During the file copying phase, the GUI elements were completely unresponsive, leading to a lockup of some variety when I attempted to view the release notes. I’m afraid I can’t figure out the reason for this; as the installer is probably I/O-bound, the O(1) scheduler in Linux should give shorter and more frequent timeslices, which should give a more responsive system. But this was not the case. Perhaps some cycles were being wasted somewhere and severely messing up the interactivity detection? Perhaps it was yielding its timeslices for some reason? I don’t have the knowledge to properly answer that question. Regardless, it was stuck to the best of my knowledge. Eventually I just used Alt+SysRq to force a reboot (I’m aware that I should have done an emergency disk sync first, but it just didn’t matter since the data was going to be corrupted anyway).
So I figured that I’d give it a second shot, without reading the release notes during the file copying stage. Same rigmarole as before. Installation went fine. Took a while (although not as long as OpenSUSE, I think), and I wasn’t happy with the lack of a progress indicator when it did post-installation configuration. It just finished the exact time that I decided to take a nap while it worked. The installation having been completed, I rebooted, and got, instead of a bootloader… “err3err4″. Huh? Pressing a key appended “No operating system found” to that cryptic message. Weird, no? So just to relieve my concern that something broke, I installed Slackware (and during which set up my partition table the way I wanted with cfdisk). After my fears had been proven unfounded, I tried the installation again. This time, I left the bootloader with EXTLINUX, and everything worked fine (except for the wrong boot option being chosen as the default).
Post-installation
I briefly had a sense of relief, as things appeared only gone uphill from there, especially compared to the nightmares that I endured with 2.0. I had a window manager after the installation (metacity), and the package manager was a little bit better in terms of telling me what’s going on. So, yeah. That illusion was partially shattered when I rebooted. It seemed to boot in a snap, but then GDM absolutely crawled when starting up. After everything got going, I tried typing. Yep, as I guessed, it was impractically slow. A quick check with top confirmed my suspicious gathered from my first try with Foresight: my wireless driver was acting funny again and sucking up 100% of my processor, causing major performance problems.

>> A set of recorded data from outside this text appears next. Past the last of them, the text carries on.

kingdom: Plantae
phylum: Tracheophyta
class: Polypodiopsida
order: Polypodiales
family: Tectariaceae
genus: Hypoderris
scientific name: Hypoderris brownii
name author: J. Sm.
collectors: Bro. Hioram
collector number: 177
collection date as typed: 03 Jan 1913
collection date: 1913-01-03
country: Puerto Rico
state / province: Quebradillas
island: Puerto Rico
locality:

Unfortunately, this made looking at the more interesting technical features, such as PulseAudio, PackageKit, and especially conary, impossible. However, after my precursory look at PackageKit, I was inclined to think that it was a tad underpowered.
Also, while my wireless card worked fine as with most distros (although in sharp contrast to OpenSUSE, but that’s another review entirely), Foresight configured X.org with the vesa driver, and therefore required me to reconfigure my video card to use nv post-installation. This brought me back to when I first tried Linux on a GeForce 6150 several years ago; the only difference there was that nv didn’t work at all, while nv worked fine with Foresight.
Conclusion
I am pleasantly surprised at how much more usable Foresight 2.0.2.1 is compared to 2.0. I have a window manager post-installation, and the package manager is more informative and less unsettling. However, it still suffers from several issues that crippled it for me. It does have a nice and well-rounded desktop environment, and given that all of my problems seemed hardware-related in nature, I suggest giving it a shot. The improvements that have been made make it a better option in my eye. Maybe it’ll work for you. If it does, please do give your impressions in the comments.
The Bottom Line
A distro with interesting technical features, but that suffers from severe hardware-related bugs on my system.